PAGE
====

Authors: Federico Sestito, Sara Vitali, Paula Jofre, Kim A. Venn, et. al.
First Author’s Institutions: University of Victoria, Universidad Diego Portales, Millennium Nucleus ERIS
Status: Submitted to A&A [open access]
Many astronomers are extremely interested in Old Things. When we go back to the beginning and look at how galaxies, large-scale structure, or even the Universe as a whole are put together from fundamental building blocks, we gain an invaluable understanding of the context in which we live. Studying the big picture is vitally important.
The problem with studying the big picture, though, is that it tends to be hard to see. Older, fundamental structures are by definition further away, so we’re limited in our ability to characterize them by the capabilities of our telescopes. Many astronomers instead try to understand the formation and evolution of galaxies through a discipline called galactic archeology, in which we use the kinematic and chemical properties of our Milky Way and its nearby galaxies to reconstruct their histories. That’s where today’s paper comes in! The authors analyzed the chemistry of stars in the Sagittarius dwarf galaxy, one of the Milky Way’s closest neighbors, to reconstruct how it might have formed.
The chemistry of stars
Although most of the matter in stars, as well as in the Universe as a whole, is hydrogen, plenty of other elements can be found in a star’s chemical makeup. One of the most well-studied is iron, whose abundance (the percentage of iron in the star’s atmosphere relative to hydrogen, written as [Fe/H]) is used as a shorthand for the amount of metals, or elements heavier than helium, that are present. Iron abundance is also called metallicity for this reason. We measure chemical abundances in units called dex, which refers to their order of magnitude difference from the chemical abundances of the Sun. So the Sun has an iron abundance [Fe/H] = 0 dex, and a star with [Fe/H] = -1.0 dex would have a metallicity ten times lower!
Because iron is produced in supernovae, older stars tend to have less of it than younger stars – there just hadn’t been as many supernovae in the history of the Universe when older stars were born, so the amount of iron available to them at their formation was lower. This means that a star with an iron abundance of less than -2.0, or over 100 times less than that of the Sun, is likely to be extremely old, and studying a population of these very metal-poor stars could yield important insights into the earliest days of a galaxy.
Today’s authors analyzed 12 stars with metallicities lower than -2.0 using the MIKE spectrograph on the Magellan-Clay telescope at the Las Campanas Observatory in Chile. If you’re curious about spectroscopy, we have a whole guide, but the essential idea is that the authors have measured the intensity of light from each star over a range of wavelengths. At certain wavelengths, the intensity dips sharply as light is absorbed by a particular element. The shape of these dips can tell us a lot about the chemical makeup of the star, and therefore the history of the system it was found in!

====

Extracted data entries
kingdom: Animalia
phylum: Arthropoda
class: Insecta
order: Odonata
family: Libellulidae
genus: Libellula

====

WHAT TO DO
A: Translate this sentence from the article on metal-poor stars into French: "Iron abundance is also called metallicity for this reason."
B: According to the article on metal-poor stars, which instrument did the authors use to analyze the 12 stars with metallicities lower than -2.0?

EXERCISE ANSWERS
A: Pour cette raison, l'abondance du fer est également appelée métallicité.

B: The MIKE spectrograph on the Magellan-Clay telescope at the Las Campanas Observatory in Chile.